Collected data
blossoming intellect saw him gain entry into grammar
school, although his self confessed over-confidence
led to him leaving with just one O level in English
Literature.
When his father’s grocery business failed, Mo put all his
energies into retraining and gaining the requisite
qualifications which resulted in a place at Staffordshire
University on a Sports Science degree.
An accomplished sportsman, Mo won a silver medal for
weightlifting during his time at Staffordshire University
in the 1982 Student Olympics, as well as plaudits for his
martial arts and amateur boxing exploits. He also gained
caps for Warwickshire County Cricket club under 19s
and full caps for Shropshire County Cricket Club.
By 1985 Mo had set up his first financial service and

Exercise aim
Give back the data above word for word.

Exercise solution
blossoming intellect saw him gain entry into grammar
school, although his self confessed over-confidence
led to him leaving with just one O level in English
Literature.
When his father’s grocery business failed, Mo put all his
energies into retraining and gaining the requisite
qualifications which resulted in a place at Staffordshire
University on a Sports Science degree.
An accomplished sportsman, Mo won a silver medal for
weightlifting during his time at Staffordshire University
in the 1982 Student Olympics, as well as plaudits for his
martial arts and amateur boxing exploits. He also gained
caps for Warwickshire County Cricket club under 19s
and full caps for Shropshire County Cricket Club.
By 1985 Mo had set up his first financial service and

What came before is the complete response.